The Tech Worker Handbook was established by Ifeoma Ozoma.
Adria Malcolm is shown here.
The Congressional testimony of the Facebook whistleblower also coincided with the launch of a website called The Tech Worker Handbook. The website, which was founded by former Pinterest Inc. employee Ifeoma Ozoma and backed by “philanthropic investment company” Omidyar Network, is meant to act as a resource for employees at startups and digital businesses who wish to speak out. The site’s content sources include the Signals Network, a non-profit that supports whistleblowers, and Lioness, a narrative platform.
Ms. Ozoma, who formerly worked on Pinterest’s public-policy team and is now the head of policy consulting company Earthseed, said the timing was fortuitous since the handbook’s release had been planned for more than a year. She said she received weekly calls from tech employees seeking assistance after she went public in 2020, accusing Pinterest of underpaying her and retaliating against her after she made the claim.
“It’s a huge choice to go up against a multibillion or trillion-dollar corporation,” Ms. Ozoma said. “You need the facts before you make that choice for yourself and your family,” says the author.
In an email, Charlotte Fuller, Pinterest’s director of corporate communications, said, “We’ve been working to ensure our culture, rules, and practices are consistent with our mission to be a diverse, fair, and inclusive workplace for all workers.” She went on to say that in the last year, the company has taken a number of steps, including increasing the number of women in leadership positions, providing pay transparency to employees, and supporting the Silenced No More Act, a California bill co-sponsored by Ms. Ozoma that strengthens protections for workers who speak out about workplace discrimination and racism.

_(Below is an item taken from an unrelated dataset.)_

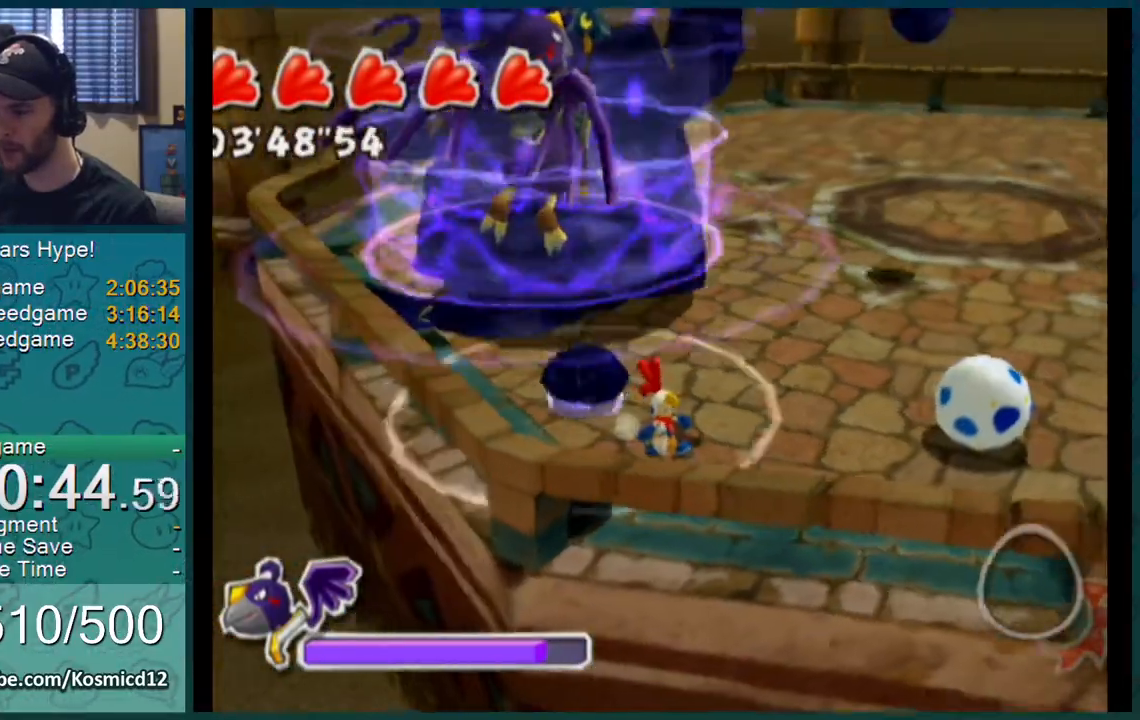
Gameplay with a controller (Nintendo layout); each line is a JSON object with the inputs held at the frame after it. "events" lists button and stick changes between this image and that frame as [ms after this image, input, new state], when the widget could be followed in between. Not read: L1 L3 R2 R3.
{"buttons": [], "left_stick": "left", "right_stick": "up-left", "events": [[250, "right_stick", "up-left"], [451, "left_stick", "left"]]}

Workers in the IT business, according to Ms. Ozoma, face the same type of danger and possible industry blacklisting, which may deter individuals from speaking out. When she left Pinterest, she signed a non-disclosure agreement and said that the firm inspected her Slack chats.
“I believe that employees in every field are vulnerable to [being blacklisted], but I believe that one of the reasons why individuals are hesitant to become whistleblowers is because it is so effective in the internet industry,” she added.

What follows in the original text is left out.